» INFORMATION GIVEN:
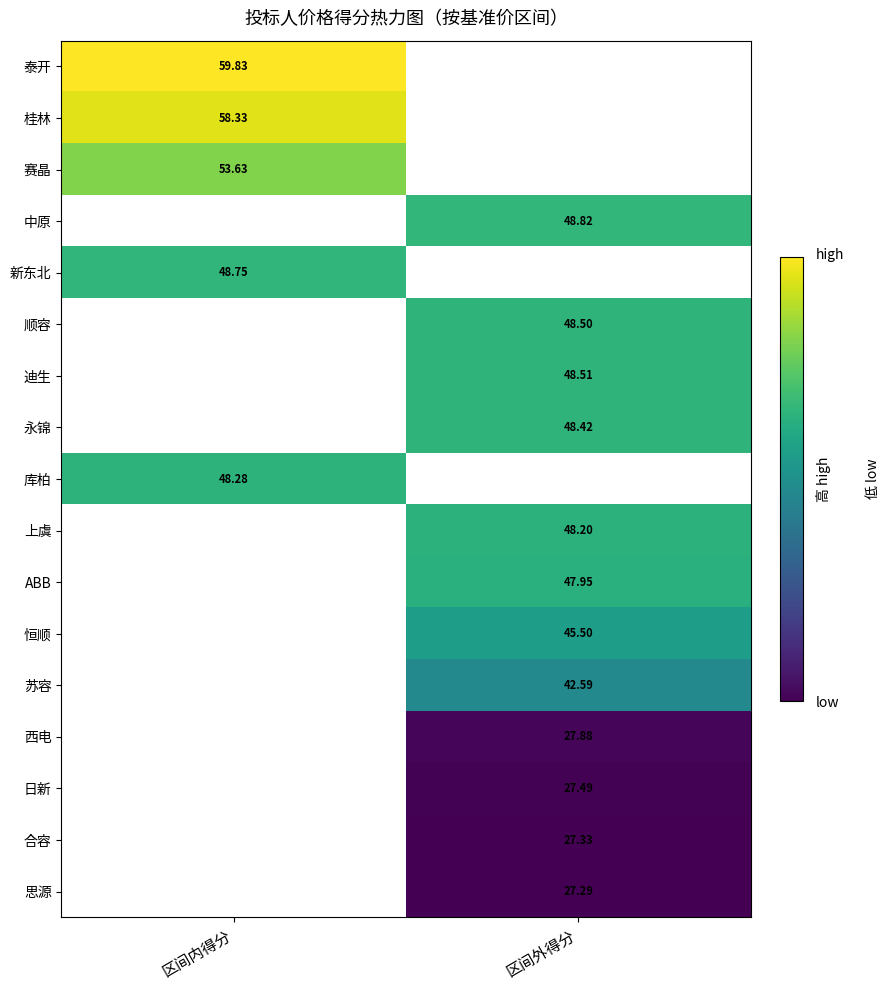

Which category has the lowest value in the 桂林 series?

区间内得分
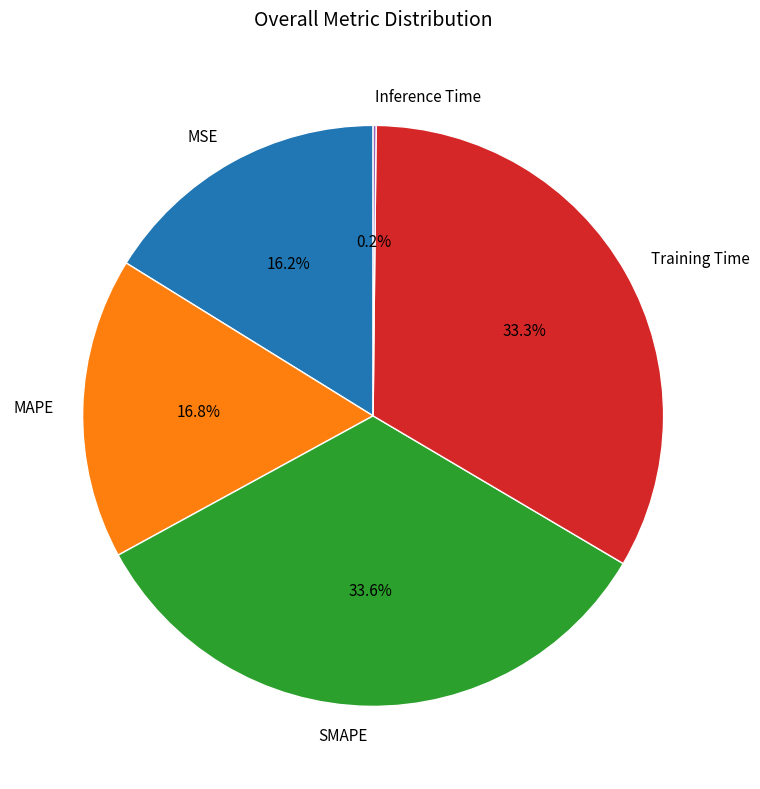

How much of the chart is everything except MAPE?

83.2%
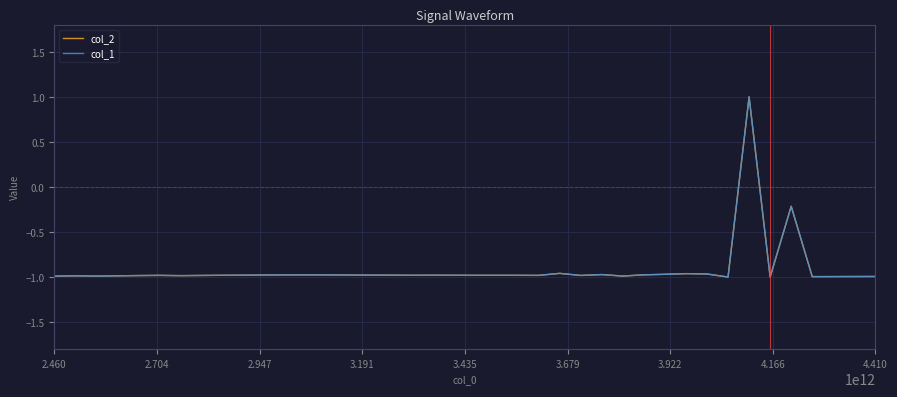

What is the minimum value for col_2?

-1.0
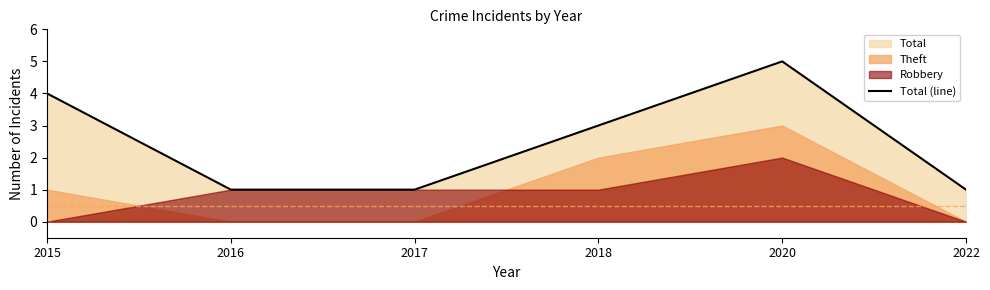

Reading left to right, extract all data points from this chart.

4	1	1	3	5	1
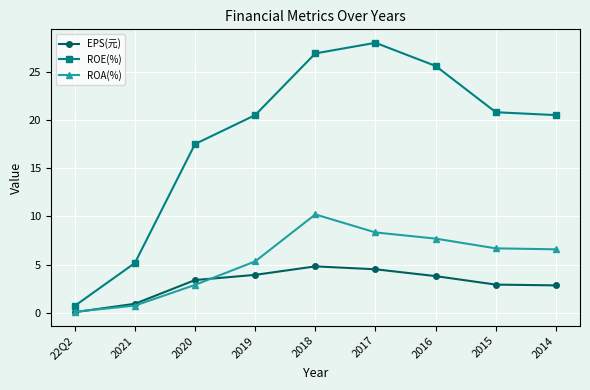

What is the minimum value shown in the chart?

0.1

» WORK REQUIRED: Pull out each line of the listing above that contains the word "value", and reproduce those lines in their original order.

» OUTPUT BELOW:
Which category has the lowest value in the 桂林 series?
What is the minimum value for col_2?
What is the minimum value shown in the chart?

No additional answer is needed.